:: About this exercise ::
Answer these from the passage on cutting out toxic people:
(a) Which year does the writer say the work was done in?
(b) What does the writer say calling someone toxic really means?
(c) Which three things is the writer making room for?

But wait, before you get to excited, let me tell you about the work I’ve done thus far in 2019, and why I no longer feel the need to “cut out toxic people”. Because basically, that’s not a good feeling. It doesn’t feel good to me anyhow. I’m mean don’t get me wrong, it’s empowering. Just in the words alone, I immediately feel powerful and better then whatever “toxic” person I’m about to cut out!!! But inside, deep inside, It doesn’t feel good to think that I have had a toxic person in my life to begin with!
The truth is, if a person is truly “toxic” I would of felt that from the moment I met them, and I wouldn’t of given them much space in my life. So if I’m referring to someone in my life as toxic, what I’m really saying is that I’m no longer aligned with this person.
Maybe they changed, maybe I changed, or maybe no one changed, but the circumstances did. Who knows. But what I do know is telling your self you’re going to cut out someone toxic is too easy. I think it feels better to reach for more. Instead of cutting out toxic people, I am really becoming clear about what I value in friendships, and aligning more with that. Instead of cutting out, I’m making room for more. More love, more laughter, and more joy.

:: Records shown ::

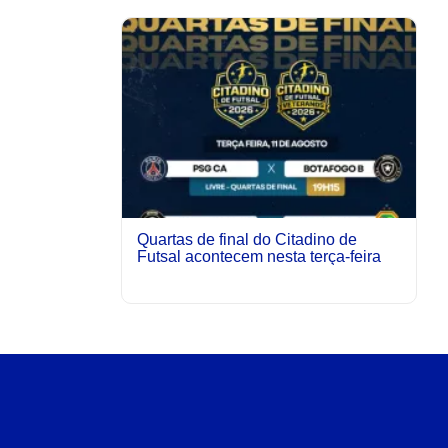
Quartas de final do Citadino de
Futsal acontecem nesta terça-feira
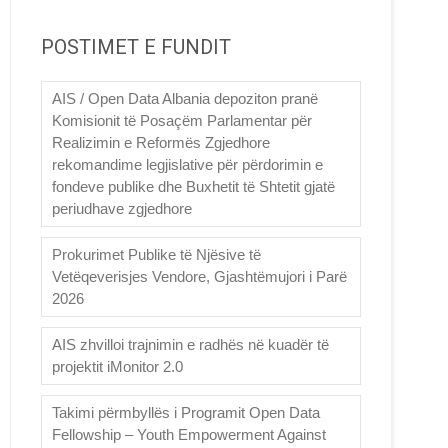
POSTIMET E FUNDIT
AIS / Open Data Albania depoziton pranë
Komisionit të Posaçëm Parlamentar për
Realizimin e Reformës Zgjedhore
rekomandime legjislative për përdorimin e
fondeve publike dhe Buxhetit të Shtetit gjatë
periudhave zgjedhore
Prokurimet Publike të Njësive të
Vetëqeverisjes Vendore, Gjashtëmujori i Parë
2026
AIS zhvilloi trajnimin e radhës në kuadër të
projektit iMonitor 2.0
Takimi përmbyllës i Programit Open Data
Fellowship – Youth Empowerment Against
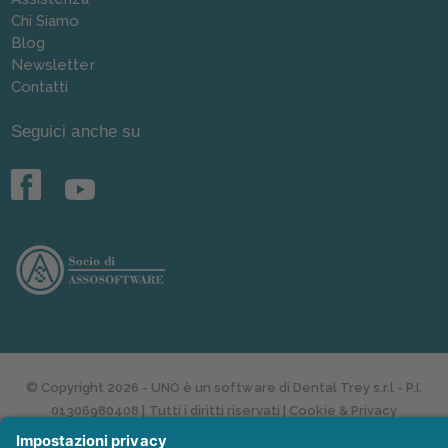
Chi Siamo
Blog
Newsletter
Contatti
Seguici anche su
© Copyright 2026 - UNO è un software di
Dental Trey s.r.l
- P.I.
01306980408 | Tutti i diritti riservati |
Cookie & Privacy
appartiene al gruppo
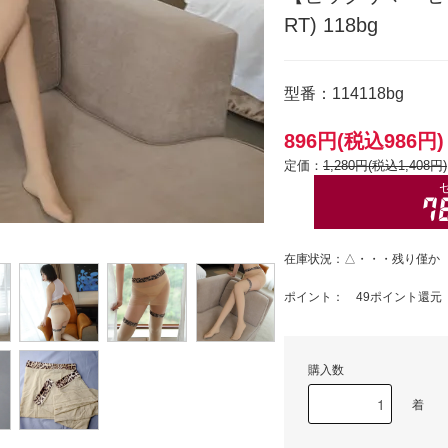
RT) 118bg
型番：114118bg
896円(税込986円)
定価：
1,280円(税込1,408円)
在庫状況：△・・・残り僅か
ポイント： 49ポイント還元
購入数
着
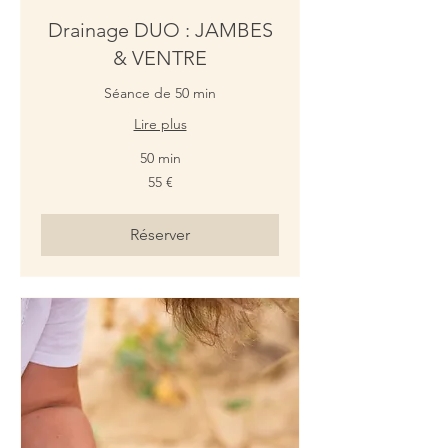
Drainage DUO : JAMBES
& VENTRE
Séance de 50 min
Lire plus
50 min
55
55 €
euros
Réserver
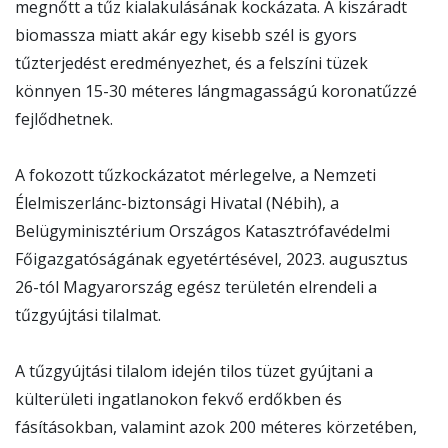
megnőtt a tűz kialakulásának kockázata. A kiszáradt
biomassza miatt akár egy kisebb szél is gyors
tűzterjedést eredményezhet, és a felszíni tüzek
könnyen 15-30 méteres lángmagasságú koronatűzzé
fejlődhetnek.
A fokozott tűzkockázatot mérlegelve, a Nemzeti
Élelmiszerlánc-biztonsági Hivatal (Nébih), a
Belügyminisztérium Országos Katasztrófavédelmi
Főigazgatóságának egyetértésével, 2023. augusztus
26-tól Magyarország egész területén elrendeli a
tűzgyújtási tilalmat.
A tűzgyújtási tilalom idején tilos tüzet gyújtani a
külterületi ingatlanokon fekvő erdőkben és
fásításokban, valamint azok 200 méteres körzetében,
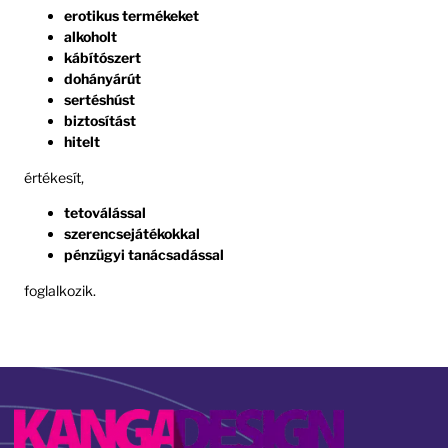
erotikus termékeket
alkoholt
kábítószert
dohányárút
sertéshúst
biztosítást
hitelt
értékesít,
tetoválással
szerencsejátékokkal
pénzügyi tanácsadással
foglalkozik.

:: Solution to this exercise ::
(a) 2019
(b) That the writer is no longer aligned with that person.
(c) More love, more laughter, and more joy.